=== Begin Enclosure ===
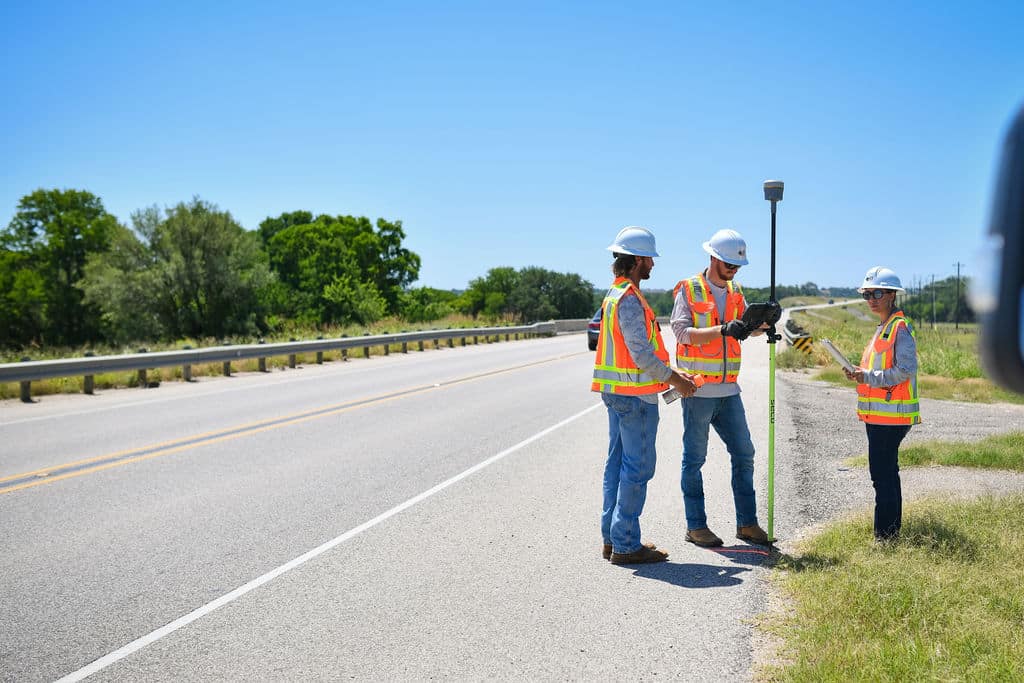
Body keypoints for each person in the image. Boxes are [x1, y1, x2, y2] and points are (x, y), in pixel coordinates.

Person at [593, 226, 699, 565]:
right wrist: (676, 379)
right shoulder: (629, 299)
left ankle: (613, 538)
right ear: (638, 260)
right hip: (634, 397)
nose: (653, 264)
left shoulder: (614, 293)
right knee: (637, 470)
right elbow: (640, 353)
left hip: (617, 392)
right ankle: (625, 544)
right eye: (650, 258)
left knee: (617, 467)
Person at [670, 228, 770, 547]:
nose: (733, 269)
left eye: (736, 265)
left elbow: (741, 330)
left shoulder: (736, 290)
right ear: (713, 257)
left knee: (745, 454)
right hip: (698, 391)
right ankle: (696, 526)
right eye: (728, 264)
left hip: (729, 391)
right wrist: (722, 330)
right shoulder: (689, 289)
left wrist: (761, 325)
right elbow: (682, 332)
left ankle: (747, 524)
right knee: (694, 460)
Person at [843, 266, 921, 542]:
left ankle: (886, 537)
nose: (871, 299)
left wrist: (868, 376)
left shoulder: (899, 327)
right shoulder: (884, 328)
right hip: (880, 415)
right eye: (867, 294)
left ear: (892, 295)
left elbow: (906, 369)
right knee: (884, 474)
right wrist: (859, 373)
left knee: (883, 475)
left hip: (892, 415)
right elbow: (880, 368)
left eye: (877, 293)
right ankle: (887, 534)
=== End Enclosure ===
- Work instruction:
Please output exactly the lines from the one containing "right knee: (694, 460)" through the end of the records, both included.

- Exercise answer:
right knee: (694, 460)
Person at [843, 266, 921, 542]:
left ankle: (886, 537)
nose: (871, 299)
left wrist: (868, 376)
left shoulder: (899, 327)
right shoulder: (884, 328)
right hip: (880, 415)
right eye: (867, 294)
left ear: (892, 295)
left elbow: (906, 369)
right knee: (884, 474)
right wrist: (859, 373)
left knee: (883, 475)
left hip: (892, 415)
right elbow: (880, 368)
left eye: (877, 293)
right ankle: (887, 534)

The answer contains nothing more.